El poeta alemán de la vanguardia, Wilhelm Klemm retrató en varios libros su experiencia como médico militar durante la Primera Guerra. No sospechaba entonces que sus dos únicos hijos caerían 20 años después, bajo la metralla de la Segunda Guerra. En uno de sus poemas, dejó esta imagen:

“Hay un hedor a sangre, pus, mierda y sudor. / Los vendajes supuran bajo uniformes raídos. / Manos trémulas tiemblan y los rostros se contraen. / Los cuerpos se mantienen erectos mientras las cabezas agonizan de lado hacia abajo. / A lo lejos la batalla truena siniestra / Día y noche, gruñendo y rugiendo sin cesar…”.

En 1921, el marido de la poeta Anna Ajmátova sería fusilado bajo cargos de conspirar contra el régimen soviético. Su único hijo fue deportado más tarde a Siberia. Su gente más cercana murió en campos de concentración. Ella misma fue acusada de traición y deportada. En 1944 encontró la ciudad de Leningrado devastada bajo el asedio de los nazis.

“He entendido cómo los rostros se vuelven huesos”, escribió. “Mucha gente grita por mi boca”, diría después.

El escritor y periodista ucraniano Vasily Grossman, que cubrió la guerra desde 1941, vio los ojos cansados y sin vida de los niños de Kiev, y pasó por pueblos donde “no queda nadie para quejarse, nadie para contar, nadie para llorar”.

“Un bebé llora toda la noche —escribió—. Tiene un absceso en una pierna. Su madre le susurra, tratando de tranquilizarlo: ‘Mi niño, mi niño’, mientras la batalla nocturna truena en el exterior”.

Grossman fue el primer periodista que entró al campo de concentración de Treblinka, un infierno en la tierra en el que 800 mil judíos fueron asesinados, y cuyos restos los nazis habían intentado borrar. Frente al mayor horror del mundo, Grossman tejió el relato más dantesco de lo que había ocurrido ahí. Un informe que fue citado incluso en el tribunal de Núremberg: “La tierra expele huesos aplastados, dientes, ropas, papeles. No quiere mantener secretos, y de sus heridas incurables brotan multitud de objetos”.

“Las madres enloquecidas de terror eran obligadas a pasar con sus hijos entre los ardientes hornos sobre los que miles de muertos se retorcían entre las llamas y el humo, con contorsiones y sacudidas como si hubiesen vuelto a la vida, mientras los vientres de las embarazadas muertas estallaban por el calor y sus hijos nonatos ardían en los úteros abiertos de sus madres. Esta visión podía volver loca hasta la persona más equilibrada”.
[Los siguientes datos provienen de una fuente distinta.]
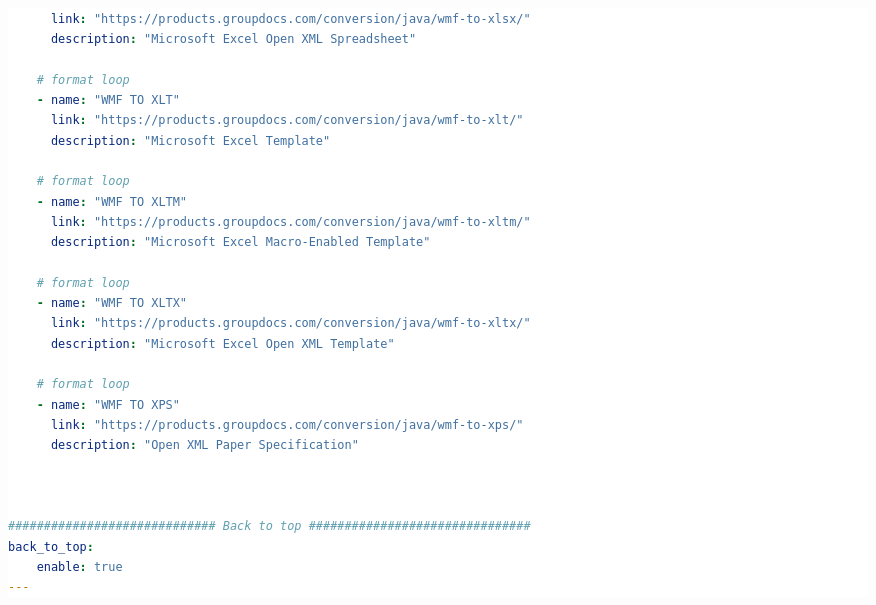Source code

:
 ```yaml
      link: "https://products.groupdocs.com/conversion/java/wmf-to-xlsx/"
      description: "Microsoft Excel Open XML Spreadsheet"

    # format loop
    - name: "WMF TO XLT"
      link: "https://products.groupdocs.com/conversion/java/wmf-to-xlt/"
      description: "Microsoft Excel Template"

    # format loop
    - name: "WMF TO XLTM"
      link: "https://products.groupdocs.com/conversion/java/wmf-to-xltm/"
      description: "Microsoft Excel Macro-Enabled Template"

    # format loop
    - name: "WMF TO XLTX"
      link: "https://products.groupdocs.com/conversion/java/wmf-to-xltx/"
      description: "Microsoft Excel Open XML Template"

    # format loop
    - name: "WMF TO XPS"
      link: "https://products.groupdocs.com/conversion/java/wmf-to-xps/"
      description: "Open XML Paper Specification"



############################# Back to top ###############################
back_to_top:
    enable: true
---
```

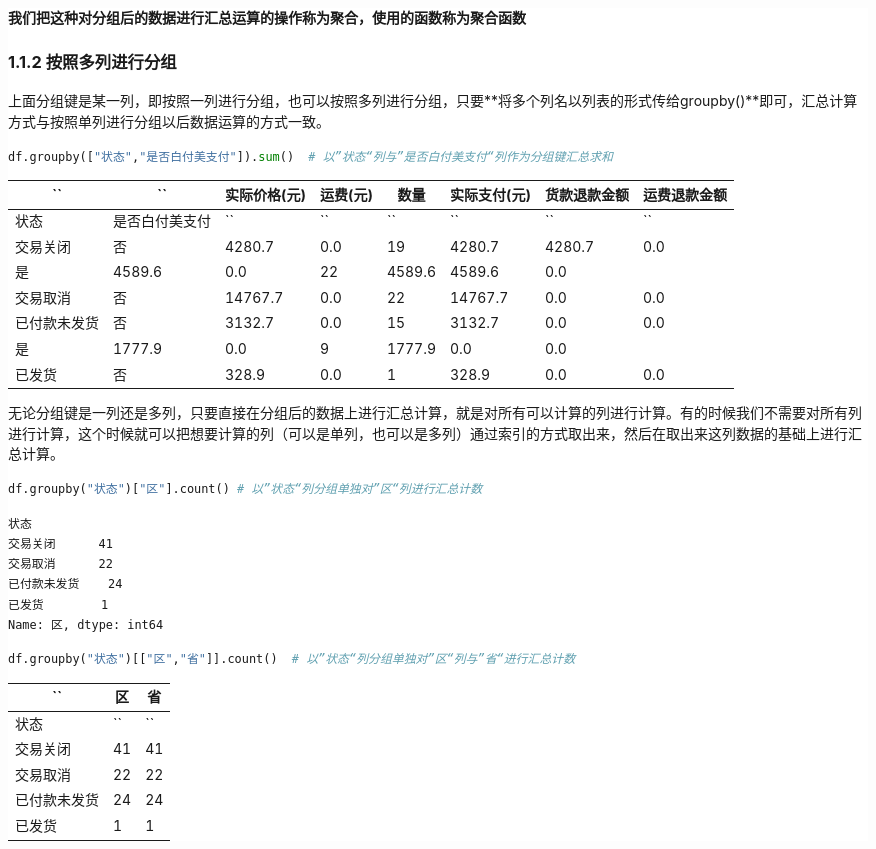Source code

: **我们把这种对分组后的数据进行汇总运算的操作称为聚合，使用的函数称为聚合函数**

### 1.1.2 按照多列进行分组

上面分组键是某一列，即按照一列进行分组，也可以按照多列进行分组，只要**将多个列名以列表的形式传给groupby()**即可，汇总计算方式与按照单列进行分组以后数据运算的方式一致。

```Python
df.groupby(["状态","是否白付美支付"]).sum()  # 以”状态“列与”是否白付美支付“列作为分组键汇总求和
```

| ``    | ``      | 实际价格(元) | 运费(元)  | 数量      | 实际支付(元) | 货款退款金额 | 运费退款金额 |
| ------------ | -------------- | ------------ | --------- | --------- | ------------ | ------------ | ------------ |
| 状态         | 是否白付美支付 | ``    | `` | `` | ``    | ``    | ``    |
| 交易关闭     | 否             | 4280.7       | 0.0       | 19        | 4280.7       | 4280.7       | 0.0          |
| 是           | 4589.6         | 0.0          | 22        | 4589.6    | 4589.6       | 0.0          |              |
| 交易取消     | 否             | 14767.7      | 0.0       | 22        | 14767.7      | 0.0          | 0.0          |
| 已付款未发货 | 否             | 3132.7       | 0.0       | 15        | 3132.7       | 0.0          | 0.0          |
| 是           | 1777.9         | 0.0          | 9         | 1777.9    | 0.0          | 0.0          |              |
| 已发货       | 否             | 328.9        | 0.0       | 1         | 328.9        | 0.0          | 0.0          |

无论分组键是一列还是多列，只要直接在分组后的数据上进行汇总计算，就是对所有可以计算的列进行计算。有的时候我们不需要对所有列进行计算，这个时候就可以把想要计算的列（可以是单列，也可以是多列）通过索引的方式取出来，然后在取出来这列数据的基础上进行汇总计算。

```Python
df.groupby("状态")["区"].count() # 以”状态“列分组单独对”区“列进行汇总计数
```

```Plaintext
状态
交易关闭      41
交易取消      22
已付款未发货    24
已发货        1
Name: 区, dtype: int64
```

```Python
df.groupby("状态")[["区","省"]].count()  # 以”状态“列分组单独对”区“列与”省“进行汇总计数
```

| ``    | 区        | 省        |
| ------------ | --------- | --------- |
| 状态         | `` | `` |
| 交易关闭     | 41        | 41        |
| 交易取消     | 22        | 22        |
| 已付款未发货 | 24        | 24        |
| 已发货       | 1         | 1         |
Erich Maria Remarque lo contó todo en Sin novedad en el frente, y Barbusse describió el horror en las trincheras, y Stefan Zweig habló del día en que la utopía de Europa se derrumbó, y Carmen Laforet narró la tristeza, la desolación que inunda el mundo cuando las guerras terminan.

En el siglo XX los animales salvajes despertaron, y mataron como nunca, y sus huellas quedaron grabadas en el paisaje y en la memoria.

Todo ese horror, “que nunca debió haber sido”, nos lo narraron millares de escritores, historiadores, periodistas, fotógrafos y documentalistas.

Pero no aprendemos. Y una mañana las hogueras, y otra vez los animales salvajes vuelven a despertar.